Landing near the Stacks of Duncansby.
Landing near the Stacks of Duncansby.

One person’s great adventure is just somebody else’s journey to work. The creel fishermen who work out of John O'Groats sail round Duncansby Head and the stacks every day. Sea-kayakers from the south find this far north-east corner of the mainland a daunting place. For local paddlers, well, it’s relatively easy if you get the weather and the tide right.

Of course weather and tide are rarely right. You really want a good neap, giving plenty of time at slack water to explore the caves and geos. You also need a day of little wind, and with little swell so you can get in close.

On the first day when I set out from Freswick the winds were light and the tide was indeed a neap, but the timing was wrong and the flooding tide would be against me at the headland. Even at neaps, it would be far too strong to paddle against. So I aimed just to paddle as far as the stacks and turn back before the region of strong tides.

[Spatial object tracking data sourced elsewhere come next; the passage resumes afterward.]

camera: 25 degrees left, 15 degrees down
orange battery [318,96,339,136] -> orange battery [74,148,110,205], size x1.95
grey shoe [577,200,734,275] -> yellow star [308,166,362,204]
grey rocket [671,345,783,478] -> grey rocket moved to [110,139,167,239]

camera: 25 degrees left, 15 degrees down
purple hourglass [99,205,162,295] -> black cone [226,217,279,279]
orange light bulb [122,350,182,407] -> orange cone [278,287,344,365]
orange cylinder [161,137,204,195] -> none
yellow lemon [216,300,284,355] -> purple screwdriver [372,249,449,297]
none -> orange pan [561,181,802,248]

Conditions off Skirza Head are often a gentler version of what might be expected at Duncansby and can be very rough, especially if wind is against tide. The winds had dropped and for the first time in days it was only a little choppy. Under the cliffs are some good caves and arches, but rarely is it calm enough to explore easily. The colonies of cliff-nesting birds had now mostly departed; there was just the occasional late kittiwake calling but, as always, long lines of shags on low, slabby rocks. This is quite an austere bit of coast with nowhere to land. A little further on a boulder shore stretches north under the high cliffs where you could get in if you had to.

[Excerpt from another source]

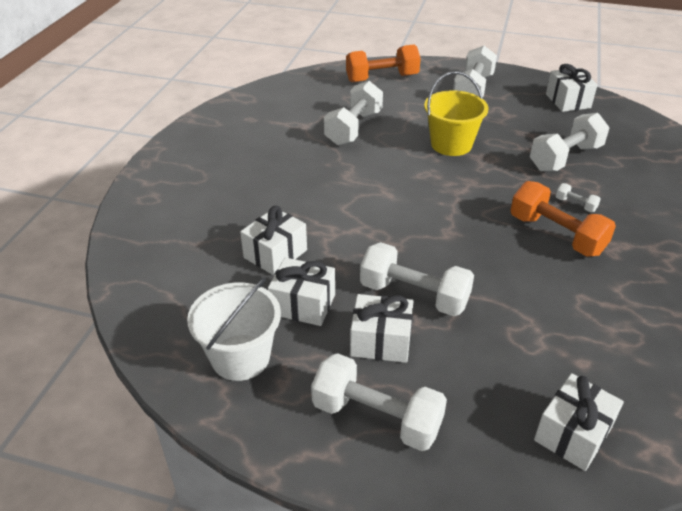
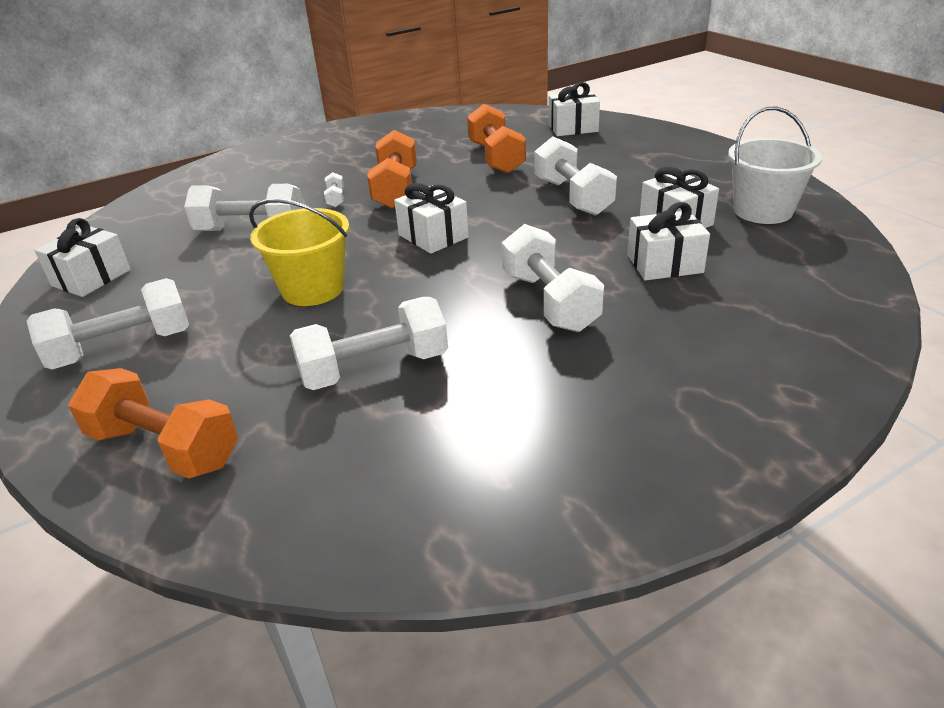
camera: 135 degrees left, 5 degrees down
white dumbbell [311,353,447,451] -> white dumbbell moved to [502,224,604,332]
white gift [350,294,414,363] -> white gift moved to [394,183,469,254]
none -> orange dumbbell [467,104,526,174]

Wife Geo, with its huge stack and several long tunnels reaching right through the headland, is the highlight of this bit of coast. There was, though, too much swell to attempt all but the largest cave on my own. It’s then a straightforward paddle up to the Duncansby Stacks, another amazing place to explore on a good day.

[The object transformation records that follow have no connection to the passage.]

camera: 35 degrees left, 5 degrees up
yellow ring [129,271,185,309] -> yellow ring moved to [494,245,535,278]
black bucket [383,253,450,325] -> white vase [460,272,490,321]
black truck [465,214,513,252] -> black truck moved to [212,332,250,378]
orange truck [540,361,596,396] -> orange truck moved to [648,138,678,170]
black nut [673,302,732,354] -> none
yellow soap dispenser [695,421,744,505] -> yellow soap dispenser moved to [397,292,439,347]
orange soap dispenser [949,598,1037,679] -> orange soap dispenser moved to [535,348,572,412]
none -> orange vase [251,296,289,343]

Unless you know what you are doing, resist the temptation to go beyond the end of the long boulder beach. There are good places to land on the rocks at Thirle Door or at the north end of the beach. Enjoy a break amid wonderful scenery of rock and sea – until the midges arrive.

With wind and tide from behind it was an easy, if choppy, paddle back to Freswick. The fulmars were keeping me company, gliding low over the sea towards me before veering off to the right or the left.

A couple of days later the winds and tides were still good. An early start from John O'Groats would let me paddle round the headland on the last of the east-going tide, then come back round as the tide started to flow westward.

Duncansby Geo, sheltered from wind and tide.
Duncansby Geo, sheltered from wind and tide.

Launching at Groats can be awkward in summer with crowds heading for Orkney, but with no ferry this year the harbour was strangely quiet as I paddled out. It was calm and grey with just a gentle swell, and the Boars of Duncansby were hardly showing. Keeping quite close to the shore avoided any rougher water round the Ness. I could see diggers and dumpers working up near the lighthouse – perhaps a campervan deterrent!

Beyond the sandy Bay of Sannick I was soon rounding the higher cliffs and the deep geos were opening up. I just went in a little way as it has to be exceptionally calm to easily explore here. Surprisingly soon the lighthouse appears and just round the corner is the long Duncansby Geo. Paddle through the arch at the end and you are quickly into water sheltered from wind and tide. Even when the seabirds have gone it is a very spectacular place. For the brave there are caves to explore, going in quite a long way at the far end.

Beyond are two stacks where the tide can reach a ferocious 20 knots. I’d timed it for still water and could explore the huge, cathedral-like caves which nobody on the cliff-tops suspects are underneath them. A little further on was the spot I’d reached two days earlier; after a brief stop I turned back north. Just on cue the tide started picking up as I passed the lighthouse, carrying me with it as on a gentle river.

Groats was crowded now. Remember that for some tourists it is their great adventure to reach this far-flung corner of the UK. Even if it is just your journey to work.